To consider the computational constraint of the cloud resource, we apply the RSLS method defined by Eq. (5) to incorporate the invoking ratio $\epsilon$ on the cloud-based re-fresh. Specifically, we set different $\epsilon$ constraints e.g., $\epsilon=0.5$ , $\epsilon=0.3$ , $\epsilon=0.1$ , which requires the invoking of the cloud-based re-fresh among all selection from three mechanisms not to outperform the constraint. By applying LS to learn the meta controller, the partial results of the CTR performance are summarized in Table 2 and the trade-off between the recommendation performance of meta controller and $\epsilon$ is plot in Figure 4. According to the results, we can see that with $\epsilon$ decreasing, namely increasing the invoking constraint about the cloud-based re-fresh, the performance of MCRec all approximately monotonically decreases. On one hand, this indicates the cloud-based re-fresh is an important way to complement the current session recommendation. On the other hand, it is also limited to the real-world computing resources available especially for the large-scale industrial scenarios where there are billions of customers. Therefore, it is still a trade-off between the better performance and more computation resources. Nevertheless, the discounted performance of meta controller (e.g., MCRec ( $\epsilon=0.1$ ) in Table 2) still shows the gain by the proper mixing compared to CRec and ORec.

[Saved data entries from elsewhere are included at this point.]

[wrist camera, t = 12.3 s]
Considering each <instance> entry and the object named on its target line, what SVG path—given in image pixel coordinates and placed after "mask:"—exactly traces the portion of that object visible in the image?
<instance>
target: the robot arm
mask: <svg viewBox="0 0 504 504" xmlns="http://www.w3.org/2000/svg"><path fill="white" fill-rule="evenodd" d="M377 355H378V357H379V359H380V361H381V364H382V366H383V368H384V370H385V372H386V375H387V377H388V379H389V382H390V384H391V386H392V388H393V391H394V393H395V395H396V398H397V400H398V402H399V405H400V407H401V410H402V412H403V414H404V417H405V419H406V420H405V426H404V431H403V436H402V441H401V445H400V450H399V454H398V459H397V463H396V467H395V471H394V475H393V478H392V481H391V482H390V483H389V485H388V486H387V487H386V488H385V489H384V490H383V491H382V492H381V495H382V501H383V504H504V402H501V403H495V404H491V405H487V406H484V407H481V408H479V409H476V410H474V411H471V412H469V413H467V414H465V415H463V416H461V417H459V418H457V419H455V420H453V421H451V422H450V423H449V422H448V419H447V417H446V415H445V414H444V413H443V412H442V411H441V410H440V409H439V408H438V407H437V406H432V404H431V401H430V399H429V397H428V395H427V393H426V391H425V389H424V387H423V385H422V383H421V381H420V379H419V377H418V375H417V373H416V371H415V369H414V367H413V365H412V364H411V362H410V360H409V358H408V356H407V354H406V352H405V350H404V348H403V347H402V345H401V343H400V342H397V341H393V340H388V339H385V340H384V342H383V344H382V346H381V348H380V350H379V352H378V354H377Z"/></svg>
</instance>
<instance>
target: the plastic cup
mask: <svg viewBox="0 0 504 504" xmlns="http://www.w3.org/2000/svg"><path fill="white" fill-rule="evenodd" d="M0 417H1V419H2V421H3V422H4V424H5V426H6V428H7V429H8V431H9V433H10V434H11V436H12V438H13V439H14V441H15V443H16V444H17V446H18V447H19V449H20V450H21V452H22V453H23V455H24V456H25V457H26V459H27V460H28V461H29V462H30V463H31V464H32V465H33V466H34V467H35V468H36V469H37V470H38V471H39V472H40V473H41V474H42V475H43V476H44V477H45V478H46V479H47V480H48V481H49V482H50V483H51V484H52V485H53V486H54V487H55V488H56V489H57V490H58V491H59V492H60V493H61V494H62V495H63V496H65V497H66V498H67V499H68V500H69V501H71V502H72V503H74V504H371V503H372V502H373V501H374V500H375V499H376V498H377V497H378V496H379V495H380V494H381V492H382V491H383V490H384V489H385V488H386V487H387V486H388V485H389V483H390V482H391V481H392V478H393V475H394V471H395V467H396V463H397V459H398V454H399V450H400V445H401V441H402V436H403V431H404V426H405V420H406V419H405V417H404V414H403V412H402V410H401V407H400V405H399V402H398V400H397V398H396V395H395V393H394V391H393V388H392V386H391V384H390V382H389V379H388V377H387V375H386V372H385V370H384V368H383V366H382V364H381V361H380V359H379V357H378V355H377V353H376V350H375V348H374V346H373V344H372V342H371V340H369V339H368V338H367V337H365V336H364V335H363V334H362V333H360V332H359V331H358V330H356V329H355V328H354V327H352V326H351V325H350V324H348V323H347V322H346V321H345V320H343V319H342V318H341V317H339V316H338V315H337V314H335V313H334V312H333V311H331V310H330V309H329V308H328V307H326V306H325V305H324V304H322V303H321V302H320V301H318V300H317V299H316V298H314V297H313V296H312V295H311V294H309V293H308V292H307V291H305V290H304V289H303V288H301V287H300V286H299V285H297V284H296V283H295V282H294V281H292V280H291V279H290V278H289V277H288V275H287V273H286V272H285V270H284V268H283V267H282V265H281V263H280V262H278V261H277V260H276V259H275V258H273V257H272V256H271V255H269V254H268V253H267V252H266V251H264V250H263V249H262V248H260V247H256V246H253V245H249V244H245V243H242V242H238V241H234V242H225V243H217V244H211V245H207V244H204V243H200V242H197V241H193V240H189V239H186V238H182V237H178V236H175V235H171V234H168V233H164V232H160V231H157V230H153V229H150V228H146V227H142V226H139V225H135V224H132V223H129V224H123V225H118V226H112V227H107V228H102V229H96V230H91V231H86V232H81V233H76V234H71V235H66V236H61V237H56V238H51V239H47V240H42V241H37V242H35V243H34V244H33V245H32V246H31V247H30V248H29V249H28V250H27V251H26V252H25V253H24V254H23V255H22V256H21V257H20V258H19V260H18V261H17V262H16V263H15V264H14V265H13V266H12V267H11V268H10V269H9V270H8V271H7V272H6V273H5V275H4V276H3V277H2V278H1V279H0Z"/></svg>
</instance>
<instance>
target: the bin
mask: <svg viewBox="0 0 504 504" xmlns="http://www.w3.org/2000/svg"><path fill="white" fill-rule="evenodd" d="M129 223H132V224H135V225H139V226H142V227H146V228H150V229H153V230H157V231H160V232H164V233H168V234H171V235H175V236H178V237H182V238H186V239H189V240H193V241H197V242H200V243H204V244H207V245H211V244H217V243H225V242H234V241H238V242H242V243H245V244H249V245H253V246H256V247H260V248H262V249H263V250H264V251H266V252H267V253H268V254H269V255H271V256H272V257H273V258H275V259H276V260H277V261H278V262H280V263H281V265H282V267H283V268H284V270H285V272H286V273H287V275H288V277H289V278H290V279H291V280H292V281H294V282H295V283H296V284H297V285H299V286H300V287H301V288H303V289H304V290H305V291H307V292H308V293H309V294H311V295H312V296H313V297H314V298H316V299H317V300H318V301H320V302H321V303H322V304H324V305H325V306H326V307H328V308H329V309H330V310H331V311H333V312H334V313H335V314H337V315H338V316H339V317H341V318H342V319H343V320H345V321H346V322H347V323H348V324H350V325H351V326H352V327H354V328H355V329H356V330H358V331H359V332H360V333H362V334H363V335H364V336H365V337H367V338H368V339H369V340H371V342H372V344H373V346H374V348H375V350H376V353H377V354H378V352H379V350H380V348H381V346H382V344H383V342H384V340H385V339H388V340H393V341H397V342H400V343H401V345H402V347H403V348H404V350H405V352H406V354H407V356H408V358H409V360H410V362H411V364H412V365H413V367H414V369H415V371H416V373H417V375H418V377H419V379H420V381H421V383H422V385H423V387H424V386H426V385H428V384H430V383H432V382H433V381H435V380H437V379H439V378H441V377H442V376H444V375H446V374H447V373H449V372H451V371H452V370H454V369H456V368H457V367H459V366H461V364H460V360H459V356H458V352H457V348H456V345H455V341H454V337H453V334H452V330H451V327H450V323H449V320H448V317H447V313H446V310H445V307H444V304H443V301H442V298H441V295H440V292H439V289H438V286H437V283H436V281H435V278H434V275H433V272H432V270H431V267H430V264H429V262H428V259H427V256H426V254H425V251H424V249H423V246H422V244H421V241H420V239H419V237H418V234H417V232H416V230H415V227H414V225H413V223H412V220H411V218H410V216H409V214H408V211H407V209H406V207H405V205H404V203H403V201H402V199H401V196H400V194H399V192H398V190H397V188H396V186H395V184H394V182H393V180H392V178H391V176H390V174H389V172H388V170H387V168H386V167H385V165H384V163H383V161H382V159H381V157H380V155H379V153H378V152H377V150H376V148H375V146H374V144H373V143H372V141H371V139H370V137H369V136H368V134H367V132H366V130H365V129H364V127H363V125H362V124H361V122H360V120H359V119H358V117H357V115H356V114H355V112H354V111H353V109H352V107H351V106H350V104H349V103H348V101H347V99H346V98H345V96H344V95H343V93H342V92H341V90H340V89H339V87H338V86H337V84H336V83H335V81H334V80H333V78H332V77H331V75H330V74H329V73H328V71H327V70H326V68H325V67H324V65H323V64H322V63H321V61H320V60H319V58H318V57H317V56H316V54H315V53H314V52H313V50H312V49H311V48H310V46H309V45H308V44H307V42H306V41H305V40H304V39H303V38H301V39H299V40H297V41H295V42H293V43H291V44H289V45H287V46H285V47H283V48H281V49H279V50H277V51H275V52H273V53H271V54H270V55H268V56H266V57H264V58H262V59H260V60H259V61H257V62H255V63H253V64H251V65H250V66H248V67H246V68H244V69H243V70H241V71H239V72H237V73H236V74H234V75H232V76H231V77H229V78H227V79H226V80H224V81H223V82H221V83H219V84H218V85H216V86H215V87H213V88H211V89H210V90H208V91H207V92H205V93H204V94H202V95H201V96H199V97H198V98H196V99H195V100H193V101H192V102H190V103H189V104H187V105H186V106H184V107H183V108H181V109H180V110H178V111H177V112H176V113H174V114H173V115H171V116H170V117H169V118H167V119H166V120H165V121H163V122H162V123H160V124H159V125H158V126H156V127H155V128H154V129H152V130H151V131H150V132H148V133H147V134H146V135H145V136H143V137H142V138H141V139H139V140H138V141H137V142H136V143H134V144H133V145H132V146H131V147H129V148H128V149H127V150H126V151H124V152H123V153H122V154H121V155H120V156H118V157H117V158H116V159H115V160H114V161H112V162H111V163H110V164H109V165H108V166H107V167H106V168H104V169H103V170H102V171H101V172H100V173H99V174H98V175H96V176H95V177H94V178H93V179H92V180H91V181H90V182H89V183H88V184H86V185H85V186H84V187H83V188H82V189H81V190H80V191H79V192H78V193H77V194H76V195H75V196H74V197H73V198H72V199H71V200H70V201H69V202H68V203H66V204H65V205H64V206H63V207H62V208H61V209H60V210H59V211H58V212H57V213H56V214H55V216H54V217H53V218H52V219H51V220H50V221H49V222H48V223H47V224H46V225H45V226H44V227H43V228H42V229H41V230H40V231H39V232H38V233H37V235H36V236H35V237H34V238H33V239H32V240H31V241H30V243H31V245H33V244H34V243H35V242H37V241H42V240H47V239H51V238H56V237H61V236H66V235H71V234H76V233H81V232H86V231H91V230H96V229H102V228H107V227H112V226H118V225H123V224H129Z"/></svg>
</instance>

Table 4. The collaborative recommendation performance (HitRate

@

1 and AUC) of arbitrary two recommendation mechanisms on three datasets controlled by Meta Controller. ①, ② and ③ respectively denotes CRec, ORec, CRRec.

Dataset	Movielens		Amazon		Alipay
Dataset	HR $@$ 1	AUC	HR $@$ 1	AUC	HR $@$ 1	AUC
①+②	36.72	93.60	17.31	77.95	17.82	72.78
①+③	37.27	93.88	17.56	78.98	17.95	73.21
②+③	37.88	93.90	17.70	79.05	17.98	73.34

4.2.3. RQ3

Here, we present more analysis about meta controller.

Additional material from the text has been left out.